PROVIDED MATERIAL section start
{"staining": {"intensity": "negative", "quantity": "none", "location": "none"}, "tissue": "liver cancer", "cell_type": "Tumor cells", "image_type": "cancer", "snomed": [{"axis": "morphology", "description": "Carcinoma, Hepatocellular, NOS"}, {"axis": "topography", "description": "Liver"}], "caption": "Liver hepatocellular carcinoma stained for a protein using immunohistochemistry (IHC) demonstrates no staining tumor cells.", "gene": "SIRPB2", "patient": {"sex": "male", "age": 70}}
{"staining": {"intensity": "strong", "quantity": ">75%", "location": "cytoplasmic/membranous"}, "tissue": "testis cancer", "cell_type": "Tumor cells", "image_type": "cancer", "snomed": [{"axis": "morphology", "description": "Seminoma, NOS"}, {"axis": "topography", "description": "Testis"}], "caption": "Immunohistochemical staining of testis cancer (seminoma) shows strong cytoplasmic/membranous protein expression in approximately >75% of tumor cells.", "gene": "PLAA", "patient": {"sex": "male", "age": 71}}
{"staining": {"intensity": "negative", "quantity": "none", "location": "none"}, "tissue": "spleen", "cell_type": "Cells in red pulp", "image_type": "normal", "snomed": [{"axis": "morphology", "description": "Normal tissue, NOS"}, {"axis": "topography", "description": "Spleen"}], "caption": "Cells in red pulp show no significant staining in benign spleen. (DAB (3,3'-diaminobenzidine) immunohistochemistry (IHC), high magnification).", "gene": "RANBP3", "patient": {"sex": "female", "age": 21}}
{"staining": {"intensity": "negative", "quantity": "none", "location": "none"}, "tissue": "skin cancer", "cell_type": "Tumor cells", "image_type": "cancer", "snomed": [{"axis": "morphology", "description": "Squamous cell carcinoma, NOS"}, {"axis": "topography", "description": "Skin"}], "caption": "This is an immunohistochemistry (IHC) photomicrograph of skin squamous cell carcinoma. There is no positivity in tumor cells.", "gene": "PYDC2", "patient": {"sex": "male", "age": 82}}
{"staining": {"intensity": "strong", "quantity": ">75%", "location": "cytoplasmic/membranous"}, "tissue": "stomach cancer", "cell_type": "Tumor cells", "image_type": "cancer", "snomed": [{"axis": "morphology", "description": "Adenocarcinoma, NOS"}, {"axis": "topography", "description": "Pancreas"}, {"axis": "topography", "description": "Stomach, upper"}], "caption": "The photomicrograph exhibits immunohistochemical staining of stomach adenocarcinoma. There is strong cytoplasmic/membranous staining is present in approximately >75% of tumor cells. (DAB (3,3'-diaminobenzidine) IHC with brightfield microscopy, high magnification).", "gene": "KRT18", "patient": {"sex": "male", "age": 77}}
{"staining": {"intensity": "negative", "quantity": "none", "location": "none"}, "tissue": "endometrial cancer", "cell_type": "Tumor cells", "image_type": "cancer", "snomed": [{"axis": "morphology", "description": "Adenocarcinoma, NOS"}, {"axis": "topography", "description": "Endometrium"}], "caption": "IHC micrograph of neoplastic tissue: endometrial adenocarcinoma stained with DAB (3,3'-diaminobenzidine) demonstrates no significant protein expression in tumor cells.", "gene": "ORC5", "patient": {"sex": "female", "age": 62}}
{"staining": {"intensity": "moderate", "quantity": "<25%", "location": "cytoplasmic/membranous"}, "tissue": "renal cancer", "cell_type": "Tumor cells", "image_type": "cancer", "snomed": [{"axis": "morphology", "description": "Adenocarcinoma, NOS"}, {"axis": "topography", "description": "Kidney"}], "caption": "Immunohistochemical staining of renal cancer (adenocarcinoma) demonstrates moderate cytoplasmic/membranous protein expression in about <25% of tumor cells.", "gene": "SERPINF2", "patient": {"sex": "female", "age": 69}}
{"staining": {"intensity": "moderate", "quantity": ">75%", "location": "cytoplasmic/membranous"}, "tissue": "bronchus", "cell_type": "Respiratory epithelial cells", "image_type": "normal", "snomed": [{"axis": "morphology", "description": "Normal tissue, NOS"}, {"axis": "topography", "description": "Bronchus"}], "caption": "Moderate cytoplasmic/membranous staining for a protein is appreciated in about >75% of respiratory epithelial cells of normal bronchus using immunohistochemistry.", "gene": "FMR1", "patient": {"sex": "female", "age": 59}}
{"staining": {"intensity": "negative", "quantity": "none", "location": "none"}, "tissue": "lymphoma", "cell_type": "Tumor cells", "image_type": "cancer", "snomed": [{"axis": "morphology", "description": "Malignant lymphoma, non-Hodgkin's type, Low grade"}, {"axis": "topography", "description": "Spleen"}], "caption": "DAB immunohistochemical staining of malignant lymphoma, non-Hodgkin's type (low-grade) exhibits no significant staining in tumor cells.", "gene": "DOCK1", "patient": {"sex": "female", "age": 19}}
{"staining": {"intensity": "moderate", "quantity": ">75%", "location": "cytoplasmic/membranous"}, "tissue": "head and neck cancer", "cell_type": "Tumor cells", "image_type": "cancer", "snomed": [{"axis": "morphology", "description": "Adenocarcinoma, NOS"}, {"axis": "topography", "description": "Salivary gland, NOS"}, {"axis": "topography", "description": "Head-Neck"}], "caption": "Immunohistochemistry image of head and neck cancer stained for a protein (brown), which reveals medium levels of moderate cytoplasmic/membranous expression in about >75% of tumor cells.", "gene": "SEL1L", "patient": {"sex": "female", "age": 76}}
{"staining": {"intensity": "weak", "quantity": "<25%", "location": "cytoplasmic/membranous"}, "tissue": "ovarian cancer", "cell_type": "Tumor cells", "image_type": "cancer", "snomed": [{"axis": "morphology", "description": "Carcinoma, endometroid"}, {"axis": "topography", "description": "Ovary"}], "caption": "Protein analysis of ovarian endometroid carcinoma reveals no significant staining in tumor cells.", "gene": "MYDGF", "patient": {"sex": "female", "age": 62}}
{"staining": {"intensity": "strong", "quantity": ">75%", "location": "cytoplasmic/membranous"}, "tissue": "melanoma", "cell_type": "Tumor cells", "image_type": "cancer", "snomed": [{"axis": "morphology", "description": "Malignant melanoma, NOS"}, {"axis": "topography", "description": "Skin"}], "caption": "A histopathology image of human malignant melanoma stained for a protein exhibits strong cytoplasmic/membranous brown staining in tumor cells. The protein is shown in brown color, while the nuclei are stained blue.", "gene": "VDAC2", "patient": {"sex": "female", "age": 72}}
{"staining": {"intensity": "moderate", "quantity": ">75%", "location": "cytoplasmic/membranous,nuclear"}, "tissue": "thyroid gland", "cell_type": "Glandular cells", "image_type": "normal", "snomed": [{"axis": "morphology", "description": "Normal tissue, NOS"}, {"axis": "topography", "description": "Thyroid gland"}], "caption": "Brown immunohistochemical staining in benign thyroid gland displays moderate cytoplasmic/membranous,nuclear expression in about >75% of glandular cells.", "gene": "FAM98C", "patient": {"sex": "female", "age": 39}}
PROVIDED MATERIAL section end
» BRIEF
The entries above are to be transcribed in full and without error.

» RESPONSE BOX
{"staining": {"intensity": "negative", "quantity": "none", "location": "none"}, "tissue": "liver cancer", "cell_type": "Tumor cells", "image_type": "cancer", "snomed": [{"axis": "morphology", "description": "Carcinoma, Hepatocellular, NOS"}, {"axis": "topography", "description": "Liver"}], "caption": "Liver hepatocellular carcinoma stained for a protein using immunohistochemistry (IHC) demonstrates no staining tumor cells.", "gene": "SIRPB2", "patient": {"sex": "male", "age": 70}}
{"staining": {"intensity": "strong", "quantity": ">75%", "location": "cytoplasmic/membranous"}, "tissue": "testis cancer", "cell_type": "Tumor cells", "image_type": "cancer", "snomed": [{"axis": "morphology", "description": "Seminoma, NOS"}, {"axis": "topography", "description": "Testis"}], "caption": "Immunohistochemical staining of testis cancer (seminoma) shows strong cytoplasmic/membranous protein expression in approximately >75% of tumor cells.", "gene": "PLAA", "patient": {"sex": "male", "age": 71}}
{"staining": {"intensity": "negative", "quantity": "none", "location": "none"}, "tissue": "spleen", "cell_type": "Cells in red pulp", "image_type": "normal", "snomed": [{"axis": "morphology", "description": "Normal tissue, NOS"}, {"axis": "topography", "description": "Spleen"}], "caption": "Cells in red pulp show no significant staining in benign spleen. (DAB (3,3'-diaminobenzidine) immunohistochemistry (IHC), high magnification).", "gene": "RANBP3", "patient": {"sex": "female", "age": 21}}
{"staining": {"intensity": "negative", "quantity": "none", "location": "none"}, "tissue": "skin cancer", "cell_type": "Tumor cells", "image_type": "cancer", "snomed": [{"axis": "morphology", "description": "Squamous cell carcinoma, NOS"}, {"axis": "topography", "description": "Skin"}], "caption": "This is an immunohistochemistry (IHC) photomicrograph of skin squamous cell carcinoma. There is no positivity in tumor cells.", "gene": "PYDC2", "patient": {"sex": "male", "age": 82}}
{"staining": {"intensity": "strong", "quantity": ">75%", "location": "cytoplasmic/membranous"}, "tissue": "stomach cancer", "cell_type": "Tumor cells", "image_type": "cancer", "snomed": [{"axis": "morphology", "description": "Adenocarcinoma, NOS"}, {"axis": "topography", "description": "Pancreas"}, {"axis": "topography", "description": "Stomach, upper"}], "caption": "The photomicrograph exhibits immunohistochemical staining of stomach adenocarcinoma. There is strong cytoplasmic/membranous staining is present in approximately >75% of tumor cells. (DAB (3,3'-diaminobenzidine) IHC with brightfield microscopy, high magnification).", "gene": "KRT18", "patient": {"sex": "male", "age": 77}}
{"staining": {"intensity": "negative", "quantity": "none", "location": "none"}, "tissue": "endometrial cancer", "cell_type": "Tumor cells", "image_type": "cancer", "snomed": [{"axis": "morphology", "description": "Adenocarcinoma, NOS"}, {"axis": "topography", "description": "Endometrium"}], "caption": "IHC micrograph of neoplastic tissue: endometrial adenocarcinoma stained with DAB (3,3'-diaminobenzidine) demonstrates no significant protein expression in tumor cells.", "gene": "ORC5", "patient": {"sex": "female", "age": 62}}
{"staining": {"intensity": "moderate", "quantity": "<25%", "location": "cytoplasmic/membranous"}, "tissue": "renal cancer", "cell_type": "Tumor cells", "image_type": "cancer", "snomed": [{"axis": "morphology", "description": "Adenocarcinoma, NOS"}, {"axis": "topography", "description": "Kidney"}], "caption": "Immunohistochemical staining of renal cancer (adenocarcinoma) demonstrates moderate cytoplasmic/membranous protein expression in about <25% of tumor cells.", "gene": "SERPINF2", "patient": {"sex": "female", "age": 69}}
{"staining": {"intensity": "moderate", "quantity": ">75%", "location": "cytoplasmic/membranous"}, "tissue": "bronchus", "cell_type": "Respiratory epithelial cells", "image_type": "normal", "snomed": [{"axis": "morphology", "description": "Normal tissue, NOS"}, {"axis": "topography", "description": "Bronchus"}], "caption": "Moderate cytoplasmic/membranous staining for a protein is appreciated in about >75% of respiratory epithelial cells of normal bronchus using immunohistochemistry.", "gene": "FMR1", "patient": {"sex": "female", "age": 59}}
{"staining": {"intensity": "negative", "quantity": "none", "location": "none"}, "tissue": "lymphoma", "cell_type": "Tumor cells", "image_type": "cancer", "snomed": [{"axis": "morphology", "description": "Malignant lymphoma, non-Hodgkin's type, Low grade"}, {"axis": "topography", "description": "Spleen"}], "caption": "DAB immunohistochemical staining of malignant lymphoma, non-Hodgkin's type (low-grade) exhibits no significant staining in tumor cells.", "gene": "DOCK1", "patient": {"sex": "female", "age": 19}}
{"staining": {"intensity": "moderate", "quantity": ">75%", "location": "cytoplasmic/membranous"}, "tissue": "head and neck cancer", "cell_type": "Tumor cells", "image_type": "cancer", "snomed": [{"axis": "morphology", "description": "Adenocarcinoma, NOS"}, {"axis": "topography", "description": "Salivary gland, NOS"}, {"axis": "topography", "description": "Head-Neck"}], "caption": "Immunohistochemistry image of head and neck cancer stained for a protein (brown), which reveals medium levels of moderate cytoplasmic/membranous expression in about >75% of tumor cells.", "gene": "SEL1L", "patient": {"sex": "female", "age": 76}}
{"staining": {"intensity": "weak", "quantity": "<25%", "location": "cytoplasmic/membranous"}, "tissue": "ovarian cancer", "cell_type": "Tumor cells", "image_type": "cancer", "snomed": [{"axis": "morphology", "description": "Carcinoma, endometroid"}, {"axis": "topography", "description": "Ovary"}], "caption": "Protein analysis of ovarian endometroid carcinoma reveals no significant staining in tumor cells.", "gene": "MYDGF", "patient": {"sex": "female", "age": 62}}
{"staining": {"intensity": "strong", "quantity": ">75%", "location": "cytoplasmic/membranous"}, "tissue": "melanoma", "cell_type": "Tumor cells", "image_type": "cancer", "snomed": [{"axis": "morphology", "description": "Malignant melanoma, NOS"}, {"axis": "topography", "description": "Skin"}], "caption": "A histopathology image of human malignant melanoma stained for a protein exhibits strong cytoplasmic/membranous brown staining in tumor cells. The protein is shown in brown color, while the nuclei are stained blue.", "gene": "VDAC2", "patient": {"sex": "female", "age": 72}}
{"staining": {"intensity": "moderate", "quantity": ">75%", "location": "cytoplasmic/membranous,nuclear"}, "tissue": "thyroid gland", "cell_type": "Glandular cells", "image_type": "normal", "snomed": [{"axis": "morphology", "description": "Normal tissue, NOS"}, {"axis": "topography", "description": "Thyroid gland"}], "caption": "Brown immunohistochemical staining in benign thyroid gland displays moderate cytoplasmic/membranous,nuclear expression in about >75% of glandular cells.", "gene": "FAM98C", "patient": {"sex": "female", "age": 39}}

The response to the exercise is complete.